In the exam, in case the question does not specify which method to be considered and there is not enough data then solve first using PERT formula and stop if the answer matches the option, else repeat with triangular distribution formula (hopefully in this case only one answer should match).

Now, that you got the estimate value how do you arrive at the range? That’s by calculating the standard deviation and adding/subtracting the σ from the estimate value “E” obtained in the above calculation.

For the PMP exam normally the PERT is used and the SD is calculated using the simple formula for PERT. (Please note this is the SD formula for PERT estimates and NOT Triangular, triangular distribution has a more complex SD formula and hopefully not needed for PMP)

SD or (σ) = (P-O)/6

So this would give you 1σ value. Please note the below standard values for SD.

±1σ = 68.27%

±2σ = 95.45%

±3σ = 99.73%

In the exam if you calculate SD using the above formula then it says that 68% of the values fall within that range. If the exam asks for 95.45% or 99.73%  then do note that they are 2σ or 3σ and you would need to multiply your answer with the correct value (2 for 95% and 3 for 99%).

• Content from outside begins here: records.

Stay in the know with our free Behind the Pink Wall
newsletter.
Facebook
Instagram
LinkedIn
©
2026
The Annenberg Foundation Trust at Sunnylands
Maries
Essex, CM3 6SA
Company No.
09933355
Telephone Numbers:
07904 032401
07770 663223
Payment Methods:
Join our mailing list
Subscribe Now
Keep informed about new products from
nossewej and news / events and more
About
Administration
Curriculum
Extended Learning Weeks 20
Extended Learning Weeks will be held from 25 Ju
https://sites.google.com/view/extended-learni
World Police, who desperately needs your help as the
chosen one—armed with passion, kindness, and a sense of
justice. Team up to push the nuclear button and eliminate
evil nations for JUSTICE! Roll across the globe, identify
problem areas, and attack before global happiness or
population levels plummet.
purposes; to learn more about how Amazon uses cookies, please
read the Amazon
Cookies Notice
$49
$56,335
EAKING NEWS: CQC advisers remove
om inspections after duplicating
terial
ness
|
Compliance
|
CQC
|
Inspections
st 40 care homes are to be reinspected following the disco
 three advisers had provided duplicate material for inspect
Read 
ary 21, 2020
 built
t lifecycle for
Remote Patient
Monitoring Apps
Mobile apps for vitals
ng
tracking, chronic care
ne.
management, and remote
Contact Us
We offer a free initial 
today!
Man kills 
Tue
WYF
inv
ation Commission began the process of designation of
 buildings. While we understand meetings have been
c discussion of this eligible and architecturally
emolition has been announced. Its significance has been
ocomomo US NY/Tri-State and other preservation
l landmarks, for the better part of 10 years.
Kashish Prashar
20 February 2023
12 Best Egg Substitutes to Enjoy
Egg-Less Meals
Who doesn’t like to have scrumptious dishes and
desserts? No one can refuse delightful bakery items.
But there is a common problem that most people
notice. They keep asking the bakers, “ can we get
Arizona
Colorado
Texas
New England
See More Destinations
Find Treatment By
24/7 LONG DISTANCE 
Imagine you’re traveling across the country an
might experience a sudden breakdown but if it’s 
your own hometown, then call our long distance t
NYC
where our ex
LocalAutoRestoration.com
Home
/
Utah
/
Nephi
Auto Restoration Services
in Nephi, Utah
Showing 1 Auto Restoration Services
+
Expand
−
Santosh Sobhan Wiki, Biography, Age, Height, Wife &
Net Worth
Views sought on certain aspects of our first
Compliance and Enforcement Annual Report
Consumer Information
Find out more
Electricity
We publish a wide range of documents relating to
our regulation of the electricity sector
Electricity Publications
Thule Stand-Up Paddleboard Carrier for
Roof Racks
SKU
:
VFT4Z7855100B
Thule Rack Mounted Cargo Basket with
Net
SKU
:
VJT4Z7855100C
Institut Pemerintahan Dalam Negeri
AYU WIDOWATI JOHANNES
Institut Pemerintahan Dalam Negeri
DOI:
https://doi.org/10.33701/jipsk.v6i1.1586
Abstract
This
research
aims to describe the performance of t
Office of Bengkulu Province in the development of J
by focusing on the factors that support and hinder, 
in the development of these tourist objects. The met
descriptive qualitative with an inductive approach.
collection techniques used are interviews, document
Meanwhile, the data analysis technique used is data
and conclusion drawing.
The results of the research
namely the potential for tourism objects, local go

So the estimate range (R) can be calculated as

R = E  ± (n * σ)


E = Estimate value calculated using PERT

σ= The standard deviation calculated using (P-O)/6

n=1 if Probability is 68.27%

n=2 if Probability is 95.45%

n=3 if Probability is 99.73%

Note: Larger the standard deviation is, the  lesser will be the confidence on the estimates provided, as it would mean there is a huge range between your optimistic and pessimistic estimates.

That’s the simple calculation for SD.

Now if there is no PERT estimation done and it’s just estimate values then how do you arrive at the SD. Hopefully you won’t need this for the exam, but it is a good know-how.

In such case the SD is calculated as

SD = square root of Variance (from the formula that Variance = (SD)square)

What is variance? It is the average of the squared differences from the Mean and is calculated as follows:

Let’s say there are n values A1,A2, …An.

The mean for these would be

Mean = A1+A2+..+An/n

And the Variance is calculated as

Variance = ((VarA1)^2 + (VarA2)^2 + ..+(VarAn)^2)/n

VarA1 = A1 – Mean,

VarA2 = A2 – Mean and so on till

VarAn = An – Mean

Why are we squaring each of the variance and adding them? If we just add up the sum of the variances then the negatives might cancel the positives and you would not get a clear indicator. The same was tested with absolute values and proved to be erroneous, so the best method arrived at was to square the variances and average them out.

And once we have the Variance, SD is calculated as

Standard Deviation = Square root of the Variance


Let’s say we want to find the variance and standard deviation of the estimates provided by 5 people. The estimates were – 10, 14, 15, 16, 20

First the Mean is calculated as – Mean = (10+14+15+16+20)/5 = 15

Then for the Variance, the difference from mean is calculated for each

10 – 15 = -5

14 – 15 = -1

15 – 15 = 0

16 – 15 = 1

20 – 15 = 5

Variance = ((-5)^2 + (-1)^2 + (0)^2 + (1)^2 + (5)^2)/5 = 10.4

So variance is 10.4 and the SD is square root of variance

SD = 3.23

So this means that on average the estimates provided have a variance of 3.23

Hope this helps in clearing some points for SD.